Sidney uses abundant local instances of simile and metaphor to display the value of poetry and argue against its detractors.
For example, he states that Menenius Agrippa, a Roman patrician, "behaves himself like a homely and familiar poet," a simile. He uses a metaphor to compare poetry to a mother who gives the "milk” of knowledge to future generations, and, as noted in the Themes section of this guide, elsewhere compares poetry to a beautiful woman.

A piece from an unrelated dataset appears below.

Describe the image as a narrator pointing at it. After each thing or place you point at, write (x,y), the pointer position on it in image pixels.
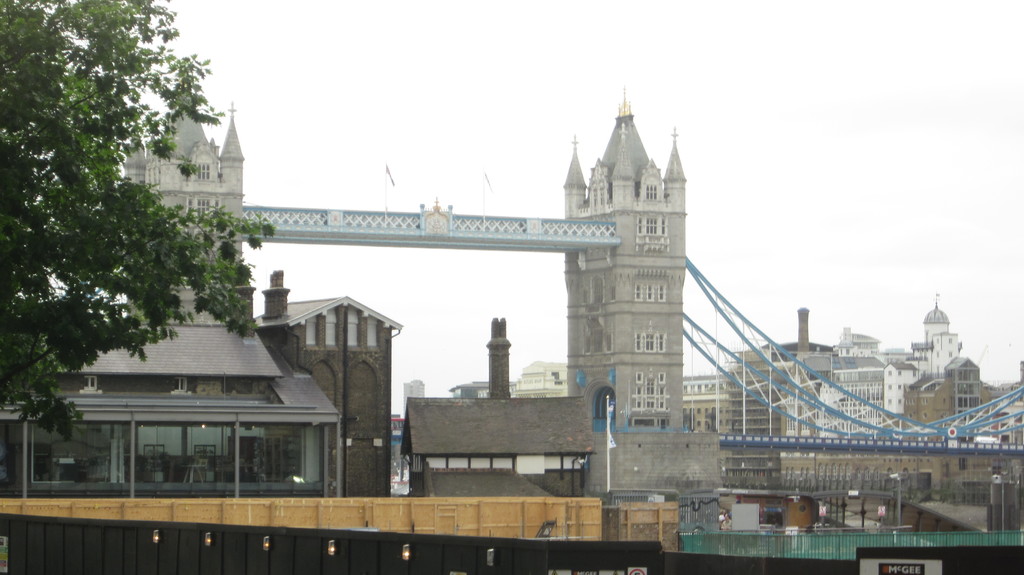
In this picture I can observe a bridge (622,286) in the middle of the picture (649,266). In front of the bridge (669,383) I can observe buildings (451,411). On the left side (21,230) I can observe tree (21,267). In the background (360,82) there is sky (543,141).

On the negative side, Sidney uses similes to describe philosophers who use the art of poetry yet disavow it as "like ungrateful prentices [who] were not content to set up shops for themselves, but sought by all means to discredit their masters." Others who disavow poetry in the guise of Plato's "lion’s skin" are said to make "an ass-like braying against poesy." The bad poetry of England is "like an unmannerly daughter, showing a bad education, caus[ing] her mother Poesy’s honesty to be called in question." Verse with needlessly elaborate diction bears "a courtesan-like painted affectation," and poets who use too much decoration are "like those Indians, not content to wear ear-rings at the fit and natural place of the ears, but they will thrust jewels through their nose and lips, because they will be sure to be fine"
In addition to these instances, Sidney compares poetry to the art of horsemanship in various places, as discussed in the Themes section of this guide.